Oil rallies above $85 on China manufacturing, U.S. jobs
A motorist pumps petrol at a gas station in Kuala Lumpur. Reuters

China’s net imports of petroleum and other liquid fuels began exceeding those of the U.S. on a monthly basis in September 2013, making the Asian economic power the largest net importer of crude oil and other liquid fuels in the world, the U.S. Energy Information Administration (EIA) reported Monday.

Steady economic growth and production growth for petroleum that has fallen behind rapidly increasing demand is driving the rise in China’s net imports, according to EIA.

Chinese production is expected to grow by 5 percent from 2011 to the end of 2014, reaching one third of U.S. production. Petroleum and liquid fuels production in the U.S. is expected to grow by 31 percent in the same period, to 13.3 million barrels a day, primarily from tight oil plays that require hydraulic fracturing technology.
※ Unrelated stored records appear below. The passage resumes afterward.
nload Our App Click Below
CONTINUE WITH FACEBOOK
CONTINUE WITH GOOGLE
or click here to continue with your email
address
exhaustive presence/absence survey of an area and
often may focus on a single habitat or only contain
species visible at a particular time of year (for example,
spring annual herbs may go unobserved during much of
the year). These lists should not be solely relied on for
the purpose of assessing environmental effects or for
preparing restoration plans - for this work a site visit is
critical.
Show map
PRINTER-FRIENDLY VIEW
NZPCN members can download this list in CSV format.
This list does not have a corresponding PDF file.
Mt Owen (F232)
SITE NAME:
China’s demand for liquid fuels is expected to reach more than 11 million barrels per day this year. U.S. demand is about 18.9 million barrels per day, down from peak consumption of 20.8 barrels a day in 2005. American refined petroleum-product exports increased by 173 percent between 2005 and 2013, lowering total net U.S. imports of petroleum and other liquids, according to EIA.

Increasing demand and political uncertainty surrounding fuel sources has prompted China in recent years to diversify its crude oil imports. China’s largest crude oil supplier is Saudi Arabia, providing 19 percent of China’s oil imports in 2013. Other suppliers include Iraq, Oman, the United Arab Emirates, Angola, Venezuela and Russia.